In the Ten Commandments, we are told "Honor your father and your mother, so that your days will be extended..." (ibid.). This is explained in two ways:

- By helping and honoring your parents, you enable them to live longer. Thus, you gain that merit in return.

-By showing that you honor those who helped bring you to life, you deserve more life.

The Talmud (Kiddushin 30a) instructs us to learn how to honor our parents from a non-Jew, Dama ben Nesina, who gave up a potential profit of a huge sum of money in order to avoid waking his father. For that, the Talmud says, Hashem rewarded him with a red heifer, which he sold for exactly the amount he lost in not waking his father. We can ask three questions:

-What was his logic in not waking his father? Why didn't he rationalize, "The loss will be so great - I'll just wake my father this one time"?

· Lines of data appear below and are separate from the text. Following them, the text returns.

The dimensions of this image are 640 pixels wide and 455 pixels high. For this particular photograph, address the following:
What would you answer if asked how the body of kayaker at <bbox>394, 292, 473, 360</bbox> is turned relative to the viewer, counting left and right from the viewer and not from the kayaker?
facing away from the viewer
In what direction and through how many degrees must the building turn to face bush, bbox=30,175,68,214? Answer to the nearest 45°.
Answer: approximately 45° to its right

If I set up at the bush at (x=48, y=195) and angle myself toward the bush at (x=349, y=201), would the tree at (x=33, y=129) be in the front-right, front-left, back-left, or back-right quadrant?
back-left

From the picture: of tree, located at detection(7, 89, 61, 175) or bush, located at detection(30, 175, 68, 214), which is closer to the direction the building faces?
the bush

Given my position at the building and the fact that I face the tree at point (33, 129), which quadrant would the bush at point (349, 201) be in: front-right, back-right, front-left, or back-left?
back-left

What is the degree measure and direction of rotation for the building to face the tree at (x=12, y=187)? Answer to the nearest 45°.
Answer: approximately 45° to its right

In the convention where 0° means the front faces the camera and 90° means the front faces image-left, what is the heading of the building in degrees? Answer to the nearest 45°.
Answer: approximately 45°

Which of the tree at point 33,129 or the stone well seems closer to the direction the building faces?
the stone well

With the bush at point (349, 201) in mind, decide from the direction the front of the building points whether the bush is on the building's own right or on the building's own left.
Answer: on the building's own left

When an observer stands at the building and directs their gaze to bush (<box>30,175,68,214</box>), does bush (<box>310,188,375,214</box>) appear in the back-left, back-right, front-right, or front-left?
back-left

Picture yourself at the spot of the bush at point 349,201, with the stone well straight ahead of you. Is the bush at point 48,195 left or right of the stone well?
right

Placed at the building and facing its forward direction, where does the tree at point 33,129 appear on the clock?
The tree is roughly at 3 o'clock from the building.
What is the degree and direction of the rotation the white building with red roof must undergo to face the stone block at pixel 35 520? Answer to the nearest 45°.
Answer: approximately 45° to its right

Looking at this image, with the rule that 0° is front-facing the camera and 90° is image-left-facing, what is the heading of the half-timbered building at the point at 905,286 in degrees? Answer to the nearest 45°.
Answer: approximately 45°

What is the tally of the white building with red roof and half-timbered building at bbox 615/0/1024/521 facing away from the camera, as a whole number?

-What would have happened if the key to the red heifer's corral had been under his father's pillow. Would he have lost this deal, too?

-Why did Hashem reward him with a red heifer? Why not just give him a treasure full of gold?

The answer is that Dama ben Nesina's logic was "My parents are the only two people in the world who gave me life. Thus, the are irreplaceable. The money I lose today, Hashem can send me tomorrow."

The red heifer was a unique entity, the only one of its kind in existence at the time. (There have only been nine of them in all of history, and the tenth will come in Mashiach's time [Rambam, Hilchos Para Adumah 3:4].). Thus, the Sages would have returned for it if the key was unavailable. It was only the sale of gems which was forfeited because the Sages found them somewhere else.

Hashem gave him a red cow, which was one of a kind, to reward him, measure for measure, for treating his parents with unique honor. This teaches us the great concept of treating our parents with proper respect, as they are the only ones who have granted us life!